The task: Reproduce, from the lines below, exactly the stretch that begins at the line containing "neck: (212, 304)" and ends at the line containing "right back paw: (132, 183)", both included.
[Extracted material Boundary: Start]
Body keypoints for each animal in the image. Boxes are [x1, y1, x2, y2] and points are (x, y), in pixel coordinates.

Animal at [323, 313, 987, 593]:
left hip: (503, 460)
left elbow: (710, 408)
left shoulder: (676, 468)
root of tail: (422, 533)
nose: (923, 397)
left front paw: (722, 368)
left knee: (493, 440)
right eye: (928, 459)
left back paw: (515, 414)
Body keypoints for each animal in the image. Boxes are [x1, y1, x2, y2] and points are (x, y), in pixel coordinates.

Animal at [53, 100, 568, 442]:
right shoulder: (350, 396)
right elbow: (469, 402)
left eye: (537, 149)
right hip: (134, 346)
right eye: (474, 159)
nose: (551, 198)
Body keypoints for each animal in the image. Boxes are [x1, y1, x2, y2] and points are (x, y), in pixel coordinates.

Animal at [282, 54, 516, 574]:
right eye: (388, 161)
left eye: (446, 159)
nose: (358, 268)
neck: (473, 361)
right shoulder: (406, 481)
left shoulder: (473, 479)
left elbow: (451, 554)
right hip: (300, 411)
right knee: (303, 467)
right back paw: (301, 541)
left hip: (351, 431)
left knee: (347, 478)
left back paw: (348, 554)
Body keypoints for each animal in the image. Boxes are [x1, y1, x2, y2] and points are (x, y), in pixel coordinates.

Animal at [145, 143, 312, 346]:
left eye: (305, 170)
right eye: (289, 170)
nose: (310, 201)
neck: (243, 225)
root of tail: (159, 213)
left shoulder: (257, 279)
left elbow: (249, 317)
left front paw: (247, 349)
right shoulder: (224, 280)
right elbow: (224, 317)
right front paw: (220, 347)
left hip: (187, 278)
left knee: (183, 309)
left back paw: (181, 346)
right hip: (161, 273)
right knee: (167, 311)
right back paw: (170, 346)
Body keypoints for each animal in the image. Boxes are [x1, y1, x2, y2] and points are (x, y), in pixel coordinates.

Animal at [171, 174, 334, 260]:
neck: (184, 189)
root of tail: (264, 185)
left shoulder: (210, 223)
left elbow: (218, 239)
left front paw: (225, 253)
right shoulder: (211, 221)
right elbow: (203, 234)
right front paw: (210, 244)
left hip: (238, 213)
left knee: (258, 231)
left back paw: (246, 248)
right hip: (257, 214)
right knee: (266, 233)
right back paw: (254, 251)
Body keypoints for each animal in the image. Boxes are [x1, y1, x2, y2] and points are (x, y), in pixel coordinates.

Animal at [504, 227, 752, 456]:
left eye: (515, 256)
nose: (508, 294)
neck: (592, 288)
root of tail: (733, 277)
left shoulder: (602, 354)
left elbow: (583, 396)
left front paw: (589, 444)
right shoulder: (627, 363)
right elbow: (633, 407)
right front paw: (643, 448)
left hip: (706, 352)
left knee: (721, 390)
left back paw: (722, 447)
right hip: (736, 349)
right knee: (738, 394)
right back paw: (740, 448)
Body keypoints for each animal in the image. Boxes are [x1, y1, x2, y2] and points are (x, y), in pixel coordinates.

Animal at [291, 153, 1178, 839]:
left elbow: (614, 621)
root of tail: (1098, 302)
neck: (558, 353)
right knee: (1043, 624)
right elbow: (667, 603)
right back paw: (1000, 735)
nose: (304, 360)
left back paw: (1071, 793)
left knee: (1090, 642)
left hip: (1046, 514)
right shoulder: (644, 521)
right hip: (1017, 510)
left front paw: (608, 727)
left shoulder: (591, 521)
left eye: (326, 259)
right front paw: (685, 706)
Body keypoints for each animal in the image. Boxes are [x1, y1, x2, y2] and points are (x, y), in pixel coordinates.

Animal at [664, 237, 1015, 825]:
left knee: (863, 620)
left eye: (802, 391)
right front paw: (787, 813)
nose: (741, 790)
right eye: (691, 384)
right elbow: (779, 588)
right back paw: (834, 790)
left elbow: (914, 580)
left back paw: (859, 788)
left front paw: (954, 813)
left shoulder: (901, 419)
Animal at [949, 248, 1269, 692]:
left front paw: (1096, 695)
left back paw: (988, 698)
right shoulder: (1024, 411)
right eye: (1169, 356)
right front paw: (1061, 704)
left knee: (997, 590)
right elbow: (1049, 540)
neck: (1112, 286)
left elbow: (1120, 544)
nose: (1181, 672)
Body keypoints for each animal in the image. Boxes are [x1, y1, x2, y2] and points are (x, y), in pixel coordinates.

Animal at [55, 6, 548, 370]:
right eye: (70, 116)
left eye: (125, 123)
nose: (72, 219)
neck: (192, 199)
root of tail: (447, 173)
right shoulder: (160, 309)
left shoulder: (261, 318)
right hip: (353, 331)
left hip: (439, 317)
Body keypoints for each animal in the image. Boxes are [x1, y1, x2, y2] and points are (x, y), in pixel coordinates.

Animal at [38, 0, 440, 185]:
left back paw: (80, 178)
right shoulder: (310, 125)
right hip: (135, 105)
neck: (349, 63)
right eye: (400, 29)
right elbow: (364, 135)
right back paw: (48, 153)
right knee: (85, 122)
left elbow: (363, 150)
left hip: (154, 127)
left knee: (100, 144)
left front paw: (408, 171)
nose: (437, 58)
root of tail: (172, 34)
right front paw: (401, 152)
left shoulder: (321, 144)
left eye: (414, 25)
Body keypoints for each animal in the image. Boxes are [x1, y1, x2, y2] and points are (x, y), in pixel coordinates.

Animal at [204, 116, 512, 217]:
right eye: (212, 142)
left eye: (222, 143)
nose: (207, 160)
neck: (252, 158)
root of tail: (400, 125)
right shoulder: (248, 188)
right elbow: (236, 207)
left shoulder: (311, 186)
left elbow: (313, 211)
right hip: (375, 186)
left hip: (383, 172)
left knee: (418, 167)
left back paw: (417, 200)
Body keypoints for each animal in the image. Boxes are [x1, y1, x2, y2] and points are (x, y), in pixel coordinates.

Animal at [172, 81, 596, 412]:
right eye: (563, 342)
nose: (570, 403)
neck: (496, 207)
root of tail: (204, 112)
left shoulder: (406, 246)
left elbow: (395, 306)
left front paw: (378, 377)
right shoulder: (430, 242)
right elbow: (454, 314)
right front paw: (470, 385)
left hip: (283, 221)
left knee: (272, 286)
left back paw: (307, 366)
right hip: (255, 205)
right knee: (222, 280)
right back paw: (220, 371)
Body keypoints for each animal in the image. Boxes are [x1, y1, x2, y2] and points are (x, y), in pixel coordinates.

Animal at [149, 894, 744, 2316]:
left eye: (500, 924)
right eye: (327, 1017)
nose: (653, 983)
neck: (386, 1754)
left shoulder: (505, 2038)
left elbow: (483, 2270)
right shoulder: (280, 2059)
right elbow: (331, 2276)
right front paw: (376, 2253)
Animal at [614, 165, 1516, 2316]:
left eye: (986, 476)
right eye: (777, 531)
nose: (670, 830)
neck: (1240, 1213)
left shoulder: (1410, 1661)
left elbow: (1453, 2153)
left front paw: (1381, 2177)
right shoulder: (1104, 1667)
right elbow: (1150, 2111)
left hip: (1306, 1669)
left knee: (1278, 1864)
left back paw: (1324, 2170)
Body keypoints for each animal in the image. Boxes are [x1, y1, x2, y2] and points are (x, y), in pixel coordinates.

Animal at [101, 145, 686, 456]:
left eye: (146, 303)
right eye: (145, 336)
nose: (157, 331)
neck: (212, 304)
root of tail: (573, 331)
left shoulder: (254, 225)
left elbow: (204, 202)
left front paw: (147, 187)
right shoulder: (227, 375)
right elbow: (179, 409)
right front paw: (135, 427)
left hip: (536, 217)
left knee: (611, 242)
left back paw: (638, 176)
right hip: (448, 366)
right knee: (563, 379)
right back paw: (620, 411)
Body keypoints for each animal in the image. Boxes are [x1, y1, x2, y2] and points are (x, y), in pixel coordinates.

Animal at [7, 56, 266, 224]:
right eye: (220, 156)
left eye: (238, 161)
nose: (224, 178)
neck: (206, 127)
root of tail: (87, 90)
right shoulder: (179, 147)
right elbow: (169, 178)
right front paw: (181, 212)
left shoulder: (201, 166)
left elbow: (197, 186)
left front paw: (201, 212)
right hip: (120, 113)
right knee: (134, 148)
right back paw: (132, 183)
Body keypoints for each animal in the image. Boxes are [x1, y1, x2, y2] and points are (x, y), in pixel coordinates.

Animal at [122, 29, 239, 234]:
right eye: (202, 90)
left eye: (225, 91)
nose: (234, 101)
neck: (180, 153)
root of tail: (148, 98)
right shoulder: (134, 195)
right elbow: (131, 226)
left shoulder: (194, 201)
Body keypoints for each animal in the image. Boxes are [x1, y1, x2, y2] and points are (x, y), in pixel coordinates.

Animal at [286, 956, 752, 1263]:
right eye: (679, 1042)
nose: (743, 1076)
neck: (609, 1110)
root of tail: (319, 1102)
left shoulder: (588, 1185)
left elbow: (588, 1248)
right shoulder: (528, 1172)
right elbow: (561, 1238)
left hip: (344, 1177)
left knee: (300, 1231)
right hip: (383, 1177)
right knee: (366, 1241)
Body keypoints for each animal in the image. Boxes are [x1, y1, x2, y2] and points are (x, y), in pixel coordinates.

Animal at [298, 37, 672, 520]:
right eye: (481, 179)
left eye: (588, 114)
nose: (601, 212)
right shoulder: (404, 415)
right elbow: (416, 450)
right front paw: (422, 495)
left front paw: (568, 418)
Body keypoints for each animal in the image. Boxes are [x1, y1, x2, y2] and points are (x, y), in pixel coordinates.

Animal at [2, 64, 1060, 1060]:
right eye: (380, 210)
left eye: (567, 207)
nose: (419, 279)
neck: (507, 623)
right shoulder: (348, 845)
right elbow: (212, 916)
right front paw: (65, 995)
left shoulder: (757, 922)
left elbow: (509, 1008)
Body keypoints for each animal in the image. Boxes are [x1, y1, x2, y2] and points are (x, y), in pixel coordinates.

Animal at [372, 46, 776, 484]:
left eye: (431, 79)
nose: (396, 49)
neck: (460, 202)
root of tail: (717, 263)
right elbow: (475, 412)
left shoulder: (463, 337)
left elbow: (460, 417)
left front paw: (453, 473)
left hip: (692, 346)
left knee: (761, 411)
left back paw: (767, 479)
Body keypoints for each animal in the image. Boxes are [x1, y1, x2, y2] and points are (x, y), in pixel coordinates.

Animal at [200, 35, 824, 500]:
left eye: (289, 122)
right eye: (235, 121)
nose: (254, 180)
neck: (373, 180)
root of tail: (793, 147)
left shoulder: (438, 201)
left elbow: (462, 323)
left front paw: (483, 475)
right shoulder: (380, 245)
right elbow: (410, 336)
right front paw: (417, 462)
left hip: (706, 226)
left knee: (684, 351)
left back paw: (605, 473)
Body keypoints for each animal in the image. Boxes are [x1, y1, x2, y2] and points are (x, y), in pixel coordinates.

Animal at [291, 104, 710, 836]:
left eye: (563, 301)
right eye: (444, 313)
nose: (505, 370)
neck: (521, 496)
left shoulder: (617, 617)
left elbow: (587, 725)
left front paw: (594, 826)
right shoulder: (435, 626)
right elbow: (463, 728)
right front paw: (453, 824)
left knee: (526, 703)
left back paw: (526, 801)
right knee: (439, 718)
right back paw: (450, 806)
[Extracted material Boundary: End]
Exercise result:
neck: (212, 304)
root of tail: (573, 331)
left shoulder: (254, 225)
left elbow: (204, 202)
left front paw: (147, 187)
right shoulder: (227, 375)
right elbow: (179, 409)
right front paw: (135, 427)
left hip: (536, 217)
left knee: (611, 242)
left back paw: (638, 176)
right hip: (448, 366)
right knee: (563, 379)
right back paw: (620, 411)
Body keypoints for each animal in the image. Boxes are [x1, y1, x2, y2] and points are (x, y), in pixel coordinates.

Animal at [7, 56, 266, 224]:
right eye: (220, 156)
left eye: (238, 161)
nose: (224, 178)
neck: (206, 127)
root of tail: (87, 90)
right shoulder: (179, 147)
right elbow: (169, 178)
right front paw: (181, 212)
left shoulder: (201, 166)
left elbow: (197, 186)
left front paw: (201, 212)
right hip: (120, 113)
right knee: (134, 148)
right back paw: (132, 183)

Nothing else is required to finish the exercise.